ColumnTransformer was not told what to do with the passthrough columns so they were never tracked. To get all column names, one should explicitly extend the column name list returned by `get_transformer_feature_names`: 

In [84]:
passed_cols = list(train.columns[~train.columns.isin(numeric_columns + categorical_columns)])
pd.DataFrame(train_transformed, columns = get_transformer_feature_names(preprocess) + passed_cols)

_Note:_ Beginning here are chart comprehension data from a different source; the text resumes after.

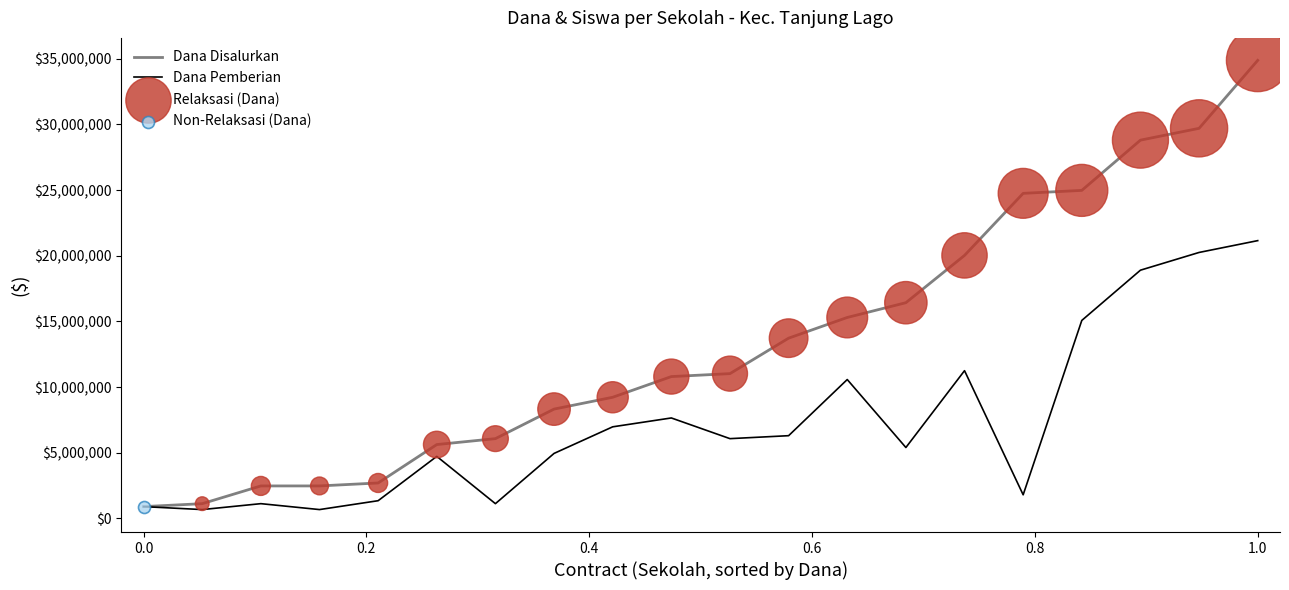

At how many categories does at least one series exceed 22226603?

5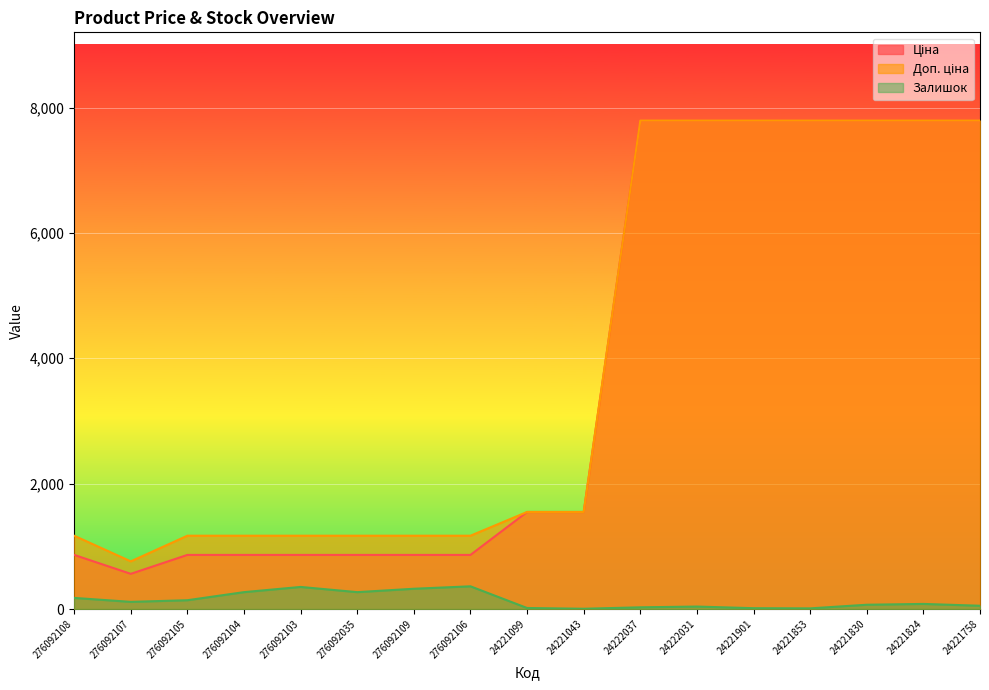

Is the value of Доп. ціна at 276092106 greater than the value of Залишок at 276092035?

Yes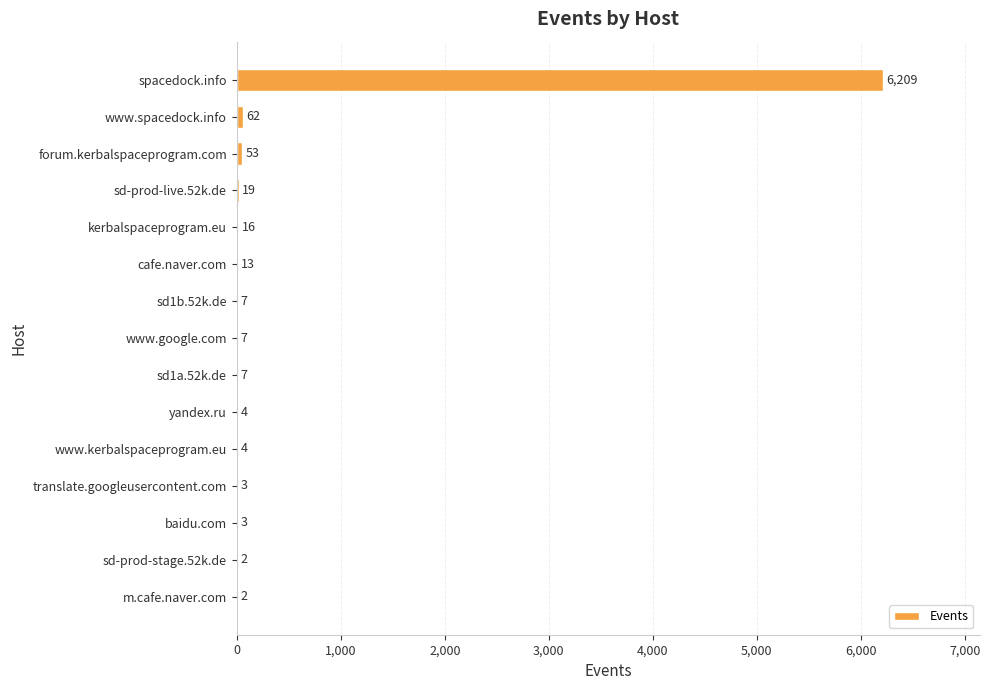

Is it true that the value at www.kerbalspaceprogram.eu is 4?

True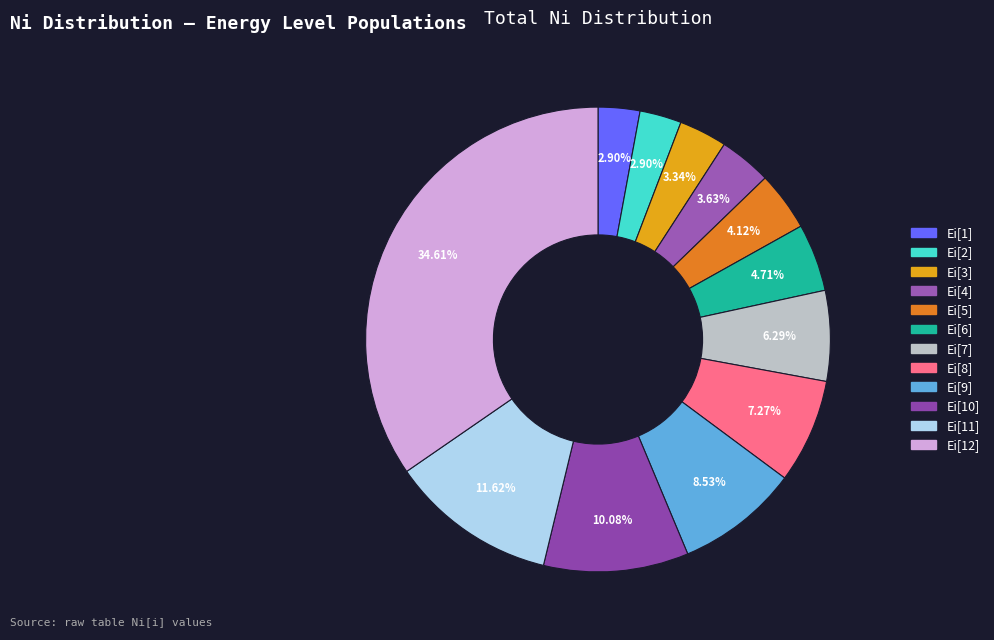

Count the number of slices in the pie.

12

Unnamed: 0,class_6,class_7,class_8,gender_F,gender_M,income,age,location,nbrhd
0,1,0,0,0,1,0.0,1.0,Urban,Rich
1,0,1,0,1,0,0.8,0.388889,Urban,Poor
2,0,0,1,1,0,1.0,0.0,Urban,Poor


Similarly, one need not worry about using `preprocess.transform()`on the test set:
- If any column from the training set is missing in the test set, even if it's a passthrough column, it will throw a ValueError, saying that a higher number of features were expected
- If the column order is different from the training set in any way, even slightly, it will throw a ValueError saying that column ordering must be same as when fitted
- If there is any never-before-seen extra column in between, it will throw the same error as above
- If there is any never-before-seen extra column at the last, it will let those columns passthrough, but raise a FutureWarning saying that this will fail in sklearn’s next version

In [86]:
test = pd.DataFrame({ 'income': [400,600,900],
                        'age': [12,15, 76],
                      'location':['Rural','Urban','Urban'], 
                      'nbrhd':['Rich','Rich','Poor'],
                      'class': [6,7,7],
                      'gender': ['M','M','F']})
pd.DataFrame(preprocess.transform(test))
# Try removing any column, even if it is a passthrough column
# Try adding 'occu':['ag','ag','non-ag'] in various locations in between and at the last

Unnamed: 0,0,1,2,3,4,5,6,7,8
0,1,0,0,0,1,0.6,0.388889,Rural,Rich
1,0,1,0,0,1,1.0,0.555556,Urban,Rich
2,0,1,0,1,0,1.6,3.94444,Urban,Poor


Lastly.

Another option is to use `pandas.get_dummies()` but it is generally not recommended as your training set (which is larger and richer) might have categories not present in validation and test sets, and so after column transformation the column numbers will not match and the model will fail to predict. The ColumnTransformer object created by sklearn especially takes care that this does not happen using `handle_unknown = “ignore”`

You can use `pandas.get_dummies()` if: 
- categories are broad and less in your data
- it is possible for you to create dummies first and split data into train-test second

See: http://fastml.com/how-to-use-pd-dot-get-dummies-with-the-test-set/

But scaling, encoding and imputation all come together as a package in Pipeline, so I will make a case for it.